Genf. Der Weltklimarat hat seinen neuen Bericht veröffentlicht. Er zeigt drastische Folgen der Erderwärmung - und eine düstere Erkenntnis.

Südeuropa brennt, in Deutschland kämpfen noch immer tausende Menschen mit den Folgen der verheerenden Flut, und am Donnerstag wurde bekannt, dass die Atlantische Umwälzströmung, die unter anderem großen Einfluss auf das Klima in Westeuropa hat, so schwach ist wie nie in den vergangenen 1000 Jahren.

Spätestens in diesem Sommer ist unübersehbar, was Forscherinnen und Forscher seit Jahrzehnten vorhersagen: Der menschengemachte Klimawandel ist da, und er hat Auswirkungen in jedem Teil der Welt.

- - - - - - -

▶ [Arbeitsauftrag]
Geben Sie den Abschnitt des Auszugs von „Genf. Der Weltklimarat“ bis „vergangenen 1000 Jahren.“ wortgetreu aus. Die Einträge stammen aus einer anderen Quelle als der Auszug.

(Datensatzzeilen)

- - - - - - -

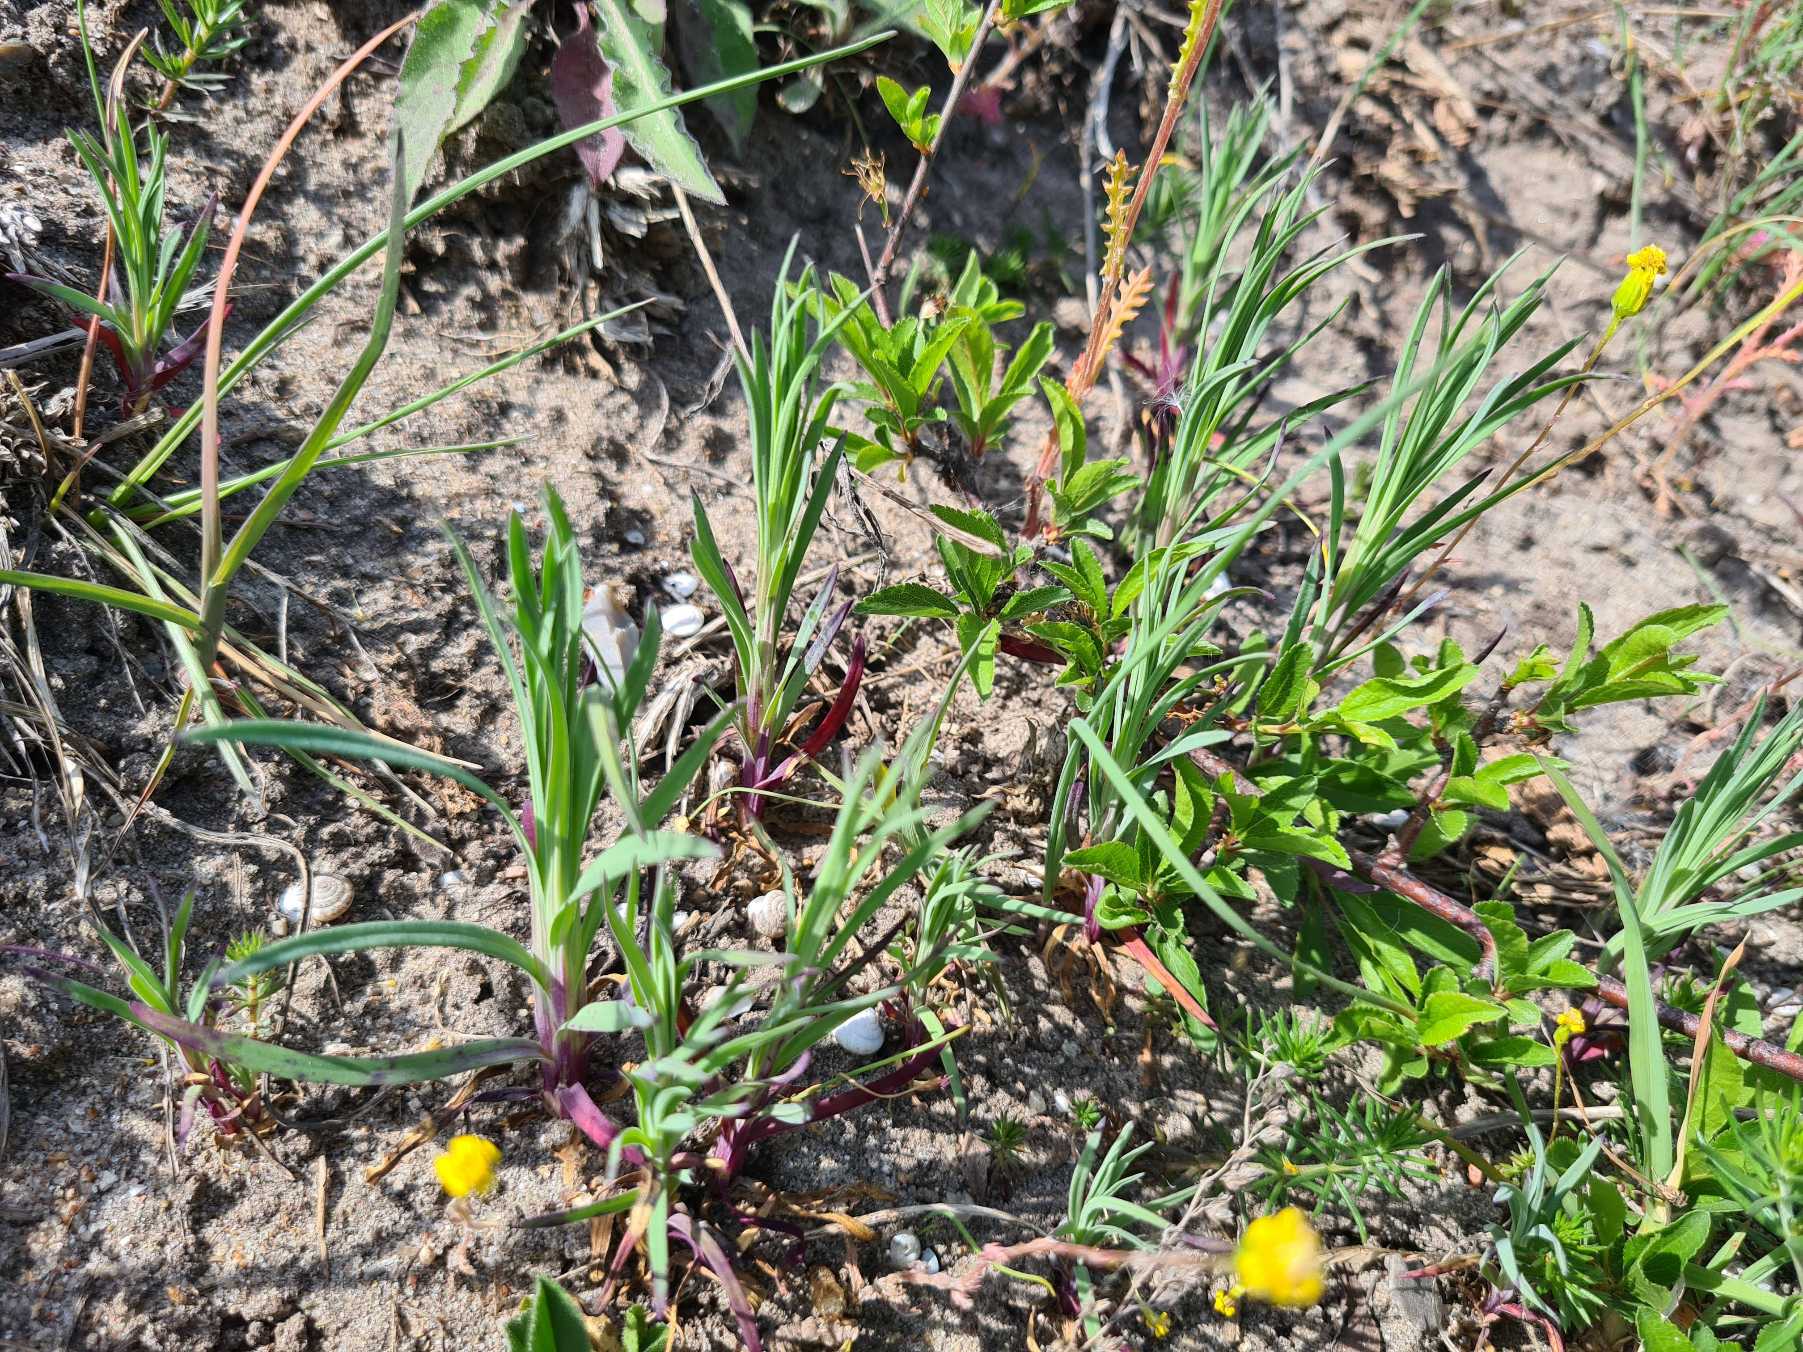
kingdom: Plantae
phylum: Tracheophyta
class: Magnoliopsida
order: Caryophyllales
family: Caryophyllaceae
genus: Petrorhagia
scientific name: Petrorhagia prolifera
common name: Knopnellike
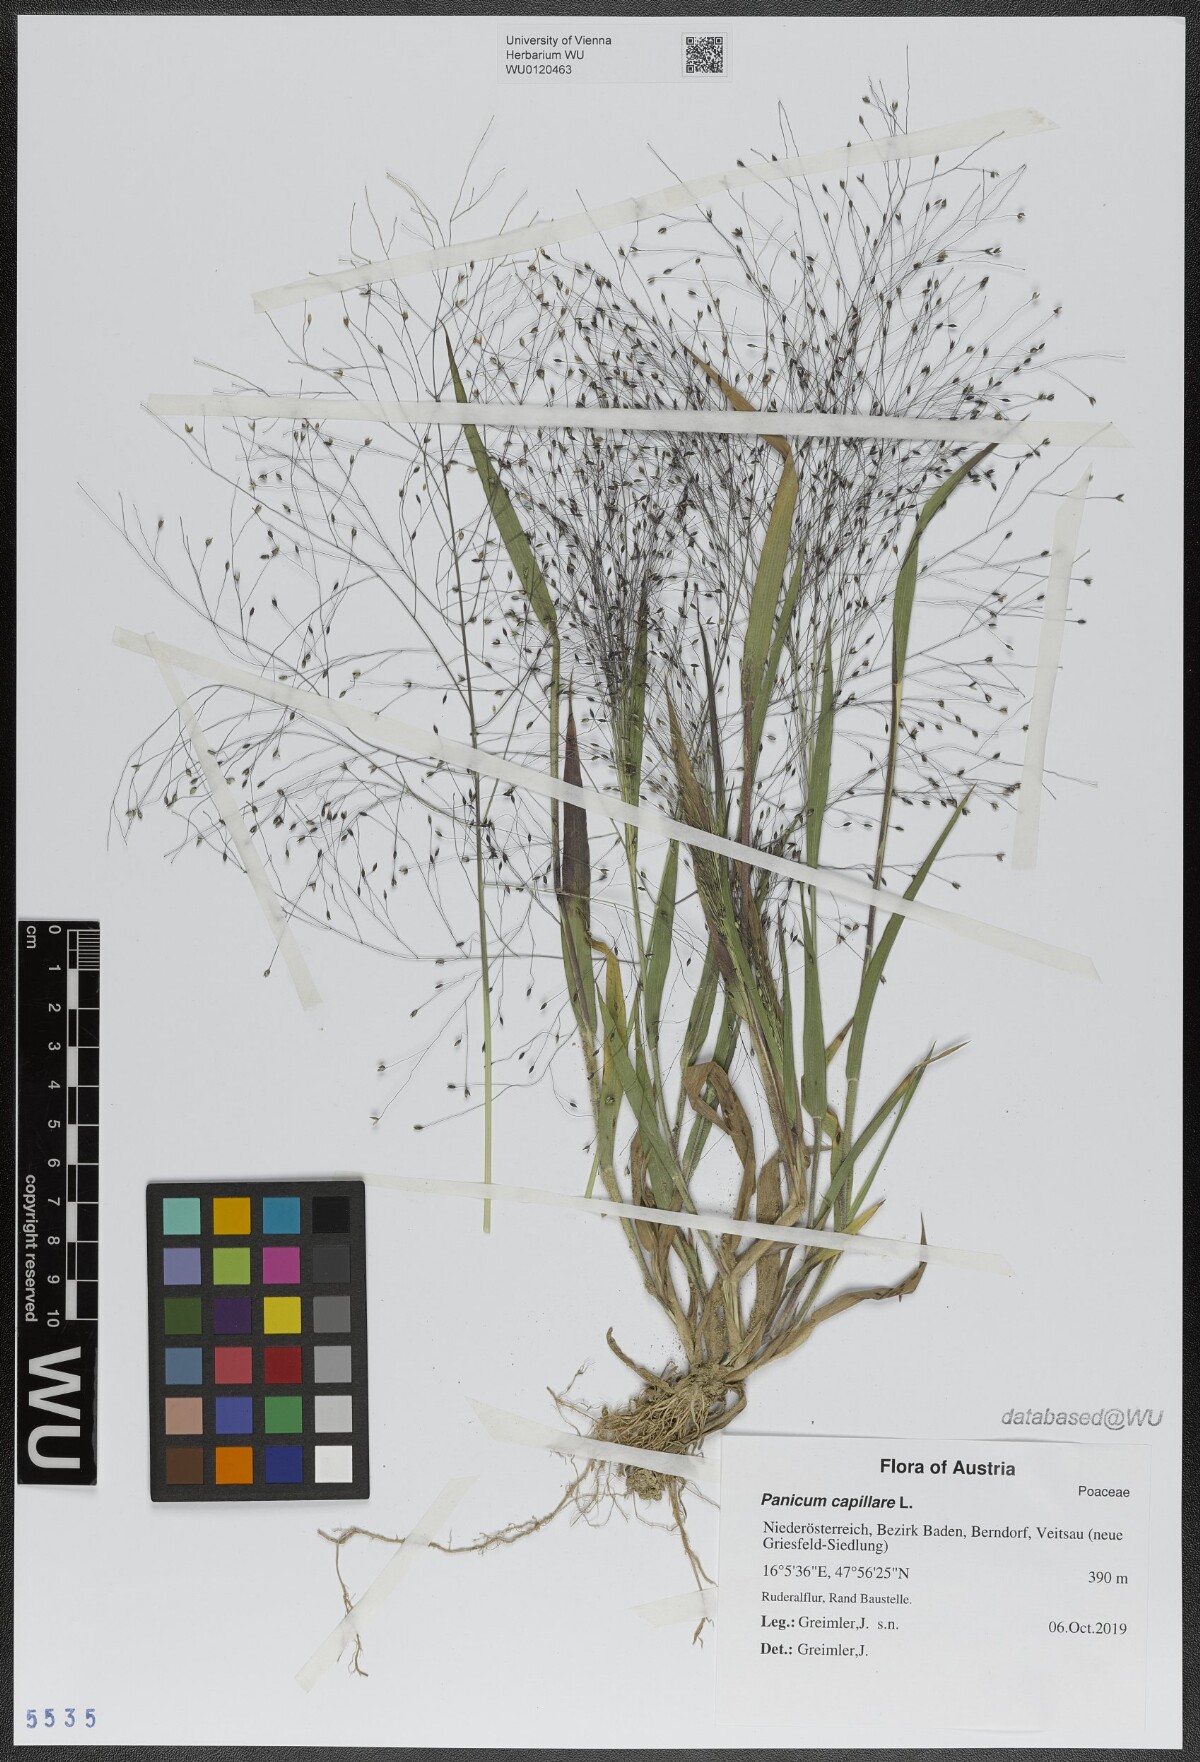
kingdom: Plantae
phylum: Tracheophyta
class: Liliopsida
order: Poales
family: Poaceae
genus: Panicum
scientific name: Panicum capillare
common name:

- - - - - - -

▶ [Antwort]
Genf. Der Weltklimarat hat seinen neuen Bericht veröffentlicht. Er zeigt drastische Folgen der Erderwärmung - und eine düstere Erkenntnis.

Südeuropa brennt, in Deutschland kämpfen noch immer tausende Menschen mit den Folgen der verheerenden Flut, und am Donnerstag wurde bekannt, dass die Atlantische Umwälzströmung, die unter anderem großen Einfluss auf das Klima in Westeuropa hat, so schwach ist wie nie in den vergangenen 1000 Jahren.